Split a Movie into Single Frames

Problem

You have a movie of Patches playing with his ball, ‘Patches.mov’, and you want to extract the individual frames into jpegs named Patches_###.jpg, where ### will be replaced by the corresponding three digit frame number.

Solution

import Draft
from DraftParamParser import ReplaceFilenameHashesWithNumber

frameNum = 1        # What number the first frame (jpeg) will have.
decoder = Draft.VideoDecoder( 'Patches.mov' )       # Initialize the video decoder.
frame = Draft.Image.CreateImage( 1, 1 )     # Create an image object.

while decoder.DecodeNextFrame( frame ) :
    currFile = ReplaceFilenameHashesWithNumber( 'decode/Patches_###.jpg', frameNum )
    frame.WriteToFile( currFile )
    frameNum += 1

Discussion

To separate a video into single frames, we need a VideoDecoder and an Image object. We initialize the VideoDecoder using the (path and) name of the movie we wish to decode, in this case, Patches.mov. The initial size of the Image is irrelevant, as the decoder will resize the image to fit the frame.

The call to DecodeNextFrame() attempts to save the next movie frame (if there is one) into the Image object, frame, and returns a boolean (true/false) to indicate if it was successful. Because the frame variable gets modified as a parameter, and a boolean is returned, we can use the call in our while loop to determine how long to loop: if another frame is successfully decoded, we want to process it and continue. If a frame wasn’t successfully decoded, either we’ve reached the end of the movie, or some other problem is preventing us from continuing. Either way, there’s no frame to process, and the loop stops.

Inside the loop we know we have a frame to save.
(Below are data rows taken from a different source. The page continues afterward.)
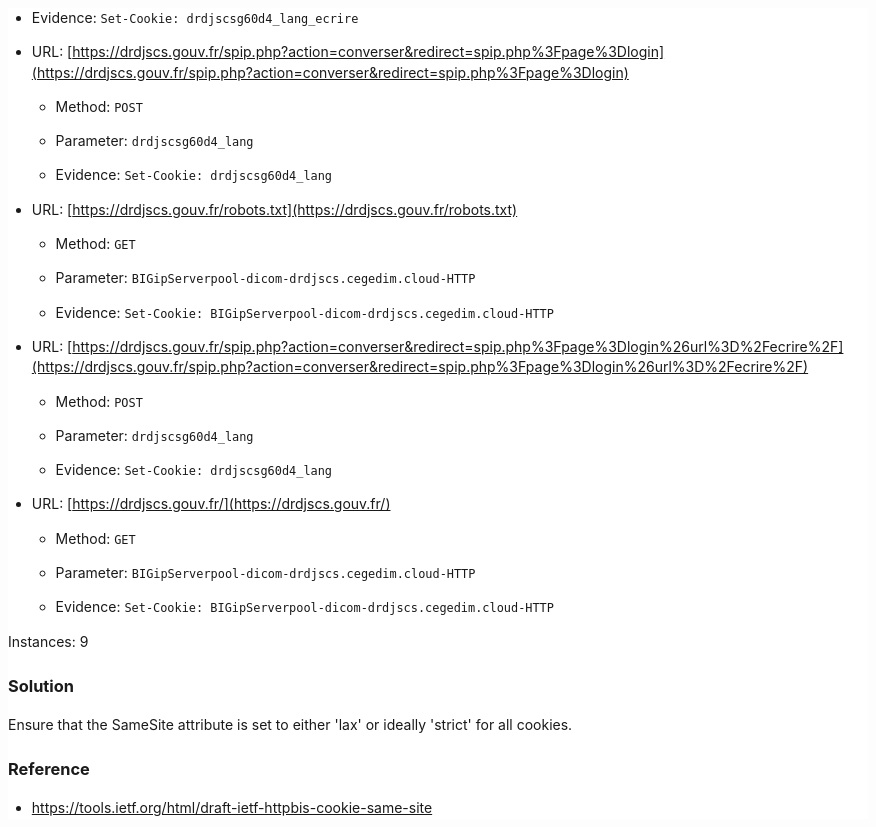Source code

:   
  * Evidence: `Set-Cookie: drdjscsg60d4_lang_ecrire`
  
  
  
  
* URL: [https://drdjscs.gouv.fr/spip.php?action=converser&redirect=spip.php%3Fpage%3Dlogin](https://drdjscs.gouv.fr/spip.php?action=converser&redirect=spip.php%3Fpage%3Dlogin)
  
  
  * Method: `POST`
  
  
  * Parameter: `drdjscsg60d4_lang`
  
  
  * Evidence: `Set-Cookie: drdjscsg60d4_lang`
  
  
  
  
* URL: [https://drdjscs.gouv.fr/robots.txt](https://drdjscs.gouv.fr/robots.txt)
  
  
  * Method: `GET`
  
  
  * Parameter: `BIGipServerpool-dicom-drdjscs.cegedim.cloud-HTTP`
  
  
  * Evidence: `Set-Cookie: BIGipServerpool-dicom-drdjscs.cegedim.cloud-HTTP`
  
  
  
  
* URL: [https://drdjscs.gouv.fr/spip.php?action=converser&redirect=spip.php%3Fpage%3Dlogin%26url%3D%2Fecrire%2F](https://drdjscs.gouv.fr/spip.php?action=converser&redirect=spip.php%3Fpage%3Dlogin%26url%3D%2Fecrire%2F)
  
  
  * Method: `POST`
  
  
  * Parameter: `drdjscsg60d4_lang`
  
  
  * Evidence: `Set-Cookie: drdjscsg60d4_lang`
  
  
  
  
* URL: [https://drdjscs.gouv.fr/](https://drdjscs.gouv.fr/)
  
  
  * Method: `GET`
  
  
  * Parameter: `BIGipServerpool-dicom-drdjscs.cegedim.cloud-HTTP`
  
  
  * Evidence: `Set-Cookie: BIGipServerpool-dicom-drdjscs.cegedim.cloud-HTTP`
  
  
  
  
Instances: 9
  
### Solution
<p>Ensure that the SameSite attribute is set to either 'lax' or ideally 'strict' for all cookies.</p>
  
### Reference
* https://tools.ietf.org/html/draft-ietf-httpbis-cookie-same-site
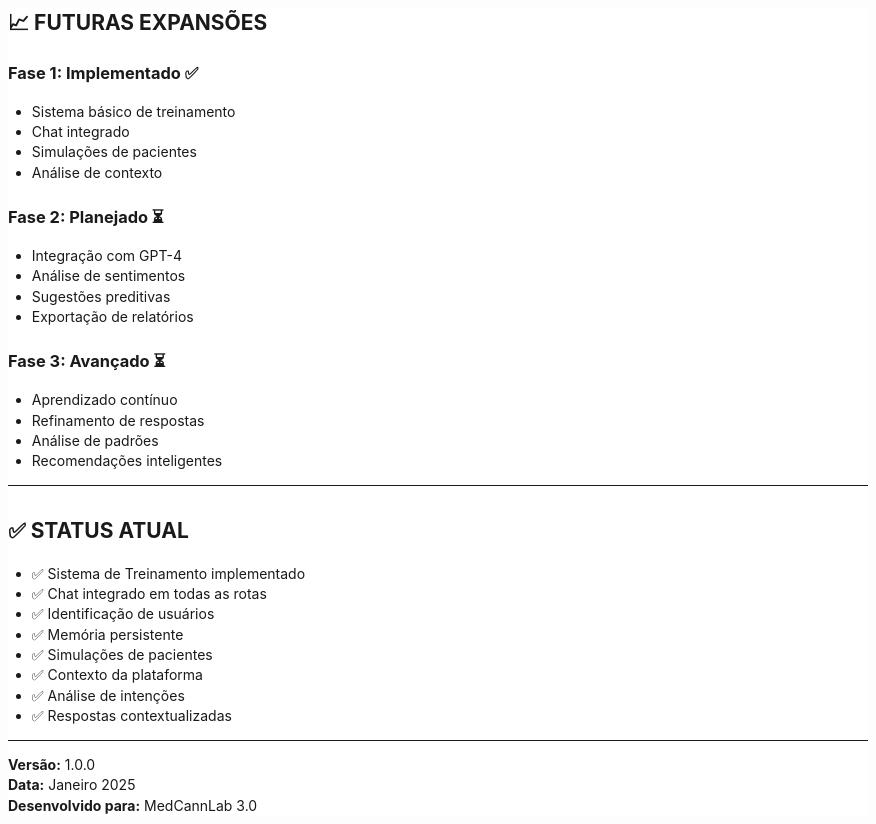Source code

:
## 📈 **FUTURAS EXPANSÕES**

### **Fase 1: Implementado ✅**
- Sistema básico de treinamento
- Chat integrado
- Simulações de pacientes
- Análise de contexto

### **Fase 2: Planejado ⏳**
- Integração com GPT-4
- Análise de sentimentos
- Sugestões preditivas
- Exportação de relatórios

### **Fase 3: Avançado ⏳**
- Aprendizado contínuo
- Refinamento de respostas
- Análise de padrões
- Recomendações inteligentes

---

## ✅ **STATUS ATUAL**

- ✅ Sistema de Treinamento implementado
- ✅ Chat integrado em todas as rotas
- ✅ Identificação de usuários
- ✅ Memória persistente
- ✅ Simulações de pacientes
- ✅ Contexto da plataforma
- ✅ Análise de intenções
- ✅ Respostas contextualizadas

---

**Versão:** 1.0.0  
**Data:** Janeiro 2025  
**Desenvolvido para:** MedCannLab 3.0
We use the output path and filename pattern, ‘decode/Patches_###.jpg’ and frame number to produce a unique file name using ReplaceFilenameHashesWithNumber(), then write the frame to this file. Finally we increase the frame number, so that the next frame will be written to a differently numbered file.

Once the script has finished, the individual frames will be stored in the decode subdirectory (note: this script assumes the subdirectory named decode already exists), in separate files named Patches_001.jpg, Patches_002.jpg, Patches_003.jpg, etc., for as many frames as we decoded from the movie.